"Then is she there still?" asked Edna, as Miss Lacey paused for a hasty selection of further detail.

"Yes, indeed. We shouldn't think of allowing her to leave, and," very confidentially, "I don't know whether you ever heard of the romance of Thinkright's life?"

Edna shook her head. Miss Martha nodded hers impressively. "Yes. Sylvia's mother. Mh'm. There's something quite touching about this outcome. He seems to consider that he has almost adopted Sylvia,—that she belongs to him."

Edna gave a little exclamation. "Any girl would be fortunate to belong to Thinkright," she returned.

"Yes, indeed. He's a good man, and the judge and I feel perfectly easy"—Miss Martha used that form of speech with subtle satisfaction—"to leave her with him. Of course we're three lone, lorn people, and Thinkright's less closely related to the child than we; but neither the judge nor I would feel it right"—here conscience reared until it threatened to stop her speech altogether. "Will you wait till your advice is asked?" she demanded in fierce, silent parenthesis. Then with a vigorous swallow she finished her sentence,—"feel it right to take her away from him."

Miss Martha leaned back in her chair flushed and guiltily content. She had made her impression, and she was willing to pay for it with vigils if necessary.

"The girl certainly couldn't be in a better place for either mind or body," returned Edna thoughtfully, looking out the window; "but I wonder, since you tell me this, why the evening I was there she was so insistent about going away."

Miss Martha recalled vaguely a quotation concerning the swiftness with which a start in deceit becomes a tangled web.

"You see, she wasn't real well," she returned, "and I suppose she had fancies; but I'm expecting to find her settled and happy by this time.
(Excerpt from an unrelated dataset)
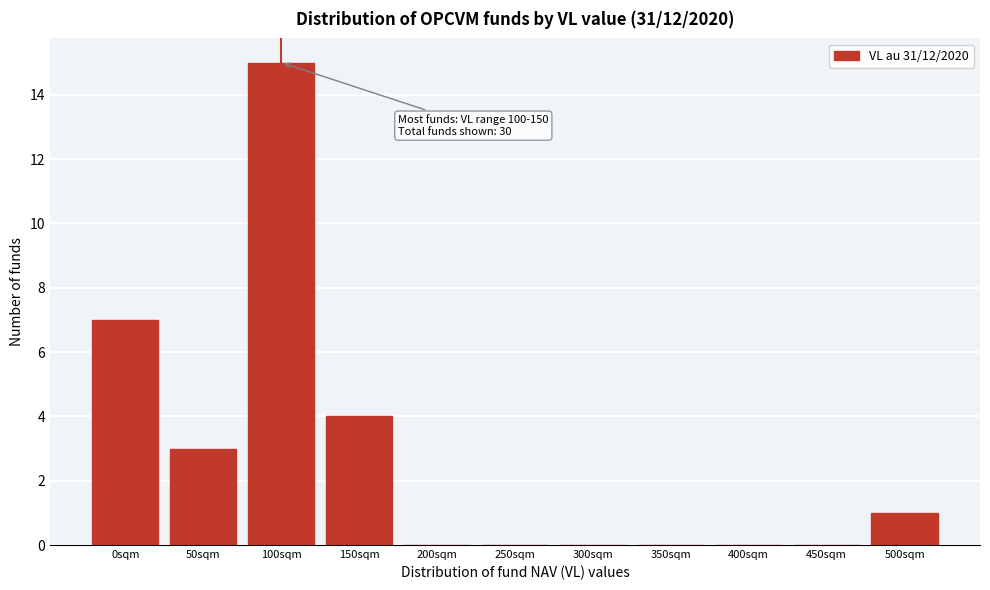

Reading right to left, what are all the values shown in this chart?

500sqm=1	450sqm=0	400sqm=0	350sqm=0	300sqm=0	250sqm=0	200sqm=0	150sqm=4	100sqm=15	50sqm=3	0sqm=7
She certainly would be excusable if she was a little notional and restless at first." Then with one deep breath she changed the subject. "I wonder, Edna, if we're going to need a new cook stove this summer?"

Miss Derwent rose to the fascinating bait. She considered it enchanting to live in a house where she could be acquainted with the cook stove; and Miss Martha felt that she had sheered off the thin ice upon solid ground at last.